I don't think loving what you create is necessary - or at least it's only necessary in a specific way.
every Starbucks should have a polar bearscoradh on September 30th, 2011 06:54 pm (UTC)
Interesting! Do you know any particular reason why this is so? Is it something to do with the boys want to be superheroes, girls princesses thing that means girls write books (fairytales are usually books) and boys write films (action films are about superheroes)?

He said it was, the tutor. But what does he know? :P I mean, I love my stuff at times; just after I've written it, and months or years later when I read a snippet at random. Otherwise, no.
lokifanlokifan on September 30th, 2011 07:02 pm (UTC)
I don't. There's the weight of tradition, of course - women were a force as novellists from early on, whereas telly has always been male-dominated. But I don't know, beyond that. Girls read more, so it makes sense more of them would write novels, but I haven't seen research suggesting boys watch more telly/films. I am completely bemused by it.
JRevalangui on October 1st, 2011 12:14 am (UTC)
On the flipside, it's made me realise that perhaps I am little suited to creating myself. For one thing, if I can dam what creativity I have, if I can and do constantly subjugate it in favour of the banality and vicissitudes of a job I loathe, there can't be much of it there to dam in the first place. I'm not driven to create and I certainly don't love what I do create, which apparently is essential.

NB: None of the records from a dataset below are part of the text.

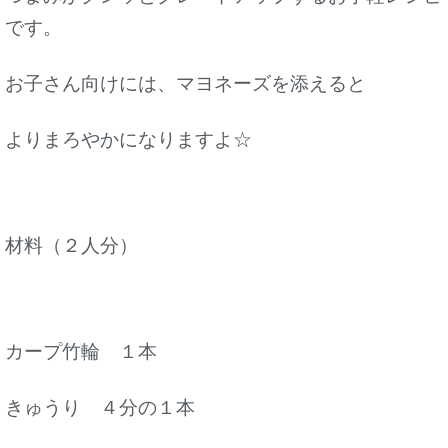
です。
お子さん向けには、マヨネーズを添えると
よりまろやかになりますよ☆
材料（２人分）
カープ竹輪 １本
きゅうり ４分の１本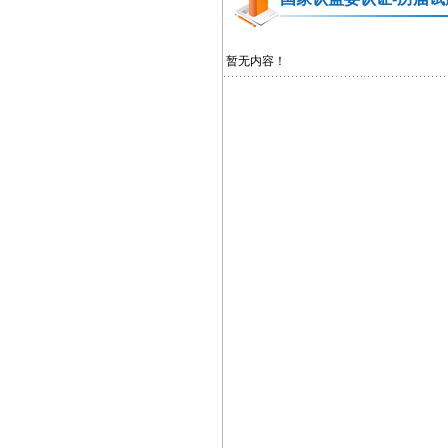
暂无内容！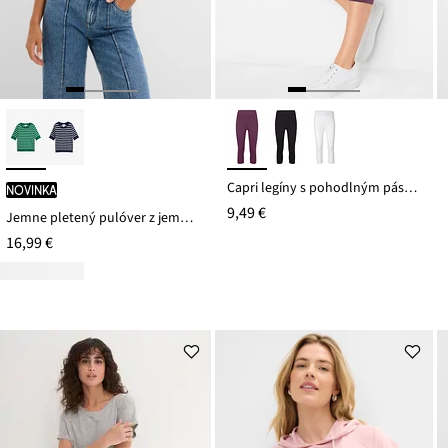
Capri legíny s pohodlným pásom
novinka
9,49 €
Jemne pletený pulóver z jemného viskózového mixu
16,99 €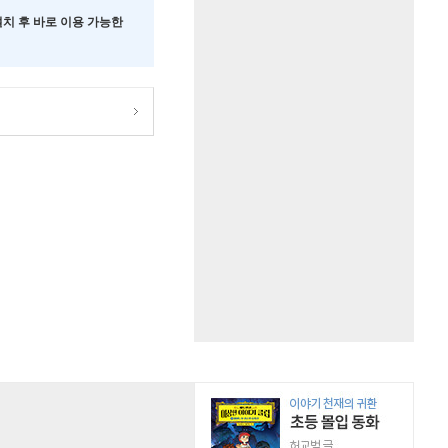
 설치 후 바로 이용 가능한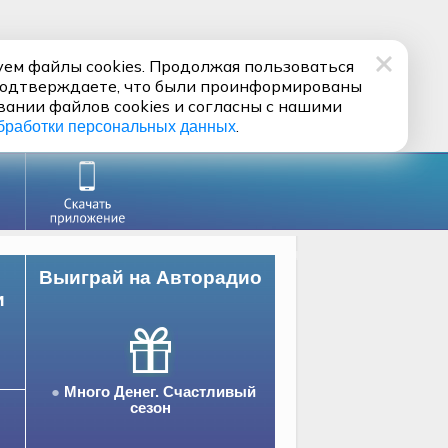
ем файлы cookies. Продолжая пользоваться
подтверждаете, что были проинформированы
вании файлов cookies и согласны с нашими
.
бработки персональных данных
Выиграй на Авторадио
и
Много Денег. Счастливый
сезон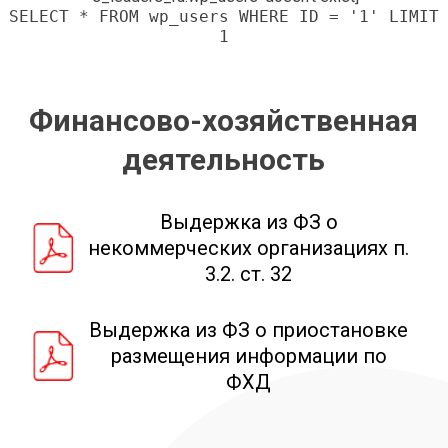
SELECT * FROM wp_users WHERE ID = '1' LIMIT
1
Финансово-хозяйственная
деятельность
Выдержка из ФЗ о
некоммерческих организациях п.
3.2. ст. 32
Выдержка из ФЗ о приостановке
размещения информации по
ФХД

So all those people suppresing their homosexuality are just not gay enough? XD. I think this a fallacious argument. Creativity needs to be fed and nurtured just like anything else. When you start writing you surely feel like writing more, when you start exercising you get into that after a while, too. To quote Picaso: Inspiration ought to catch you working. I'm not very good at writing consistently, tbh, I think I draw more often than I write but I don't think that's reason enough to give it up completely. Unless you really are only doing it for the readers, but your first answer made more sense to me, escaping into another world is exactly what I want from books, the ones I read and the ones I write.

You could find yourself a all female writing group?

It was interesting to read (also, journal writing is also writing!)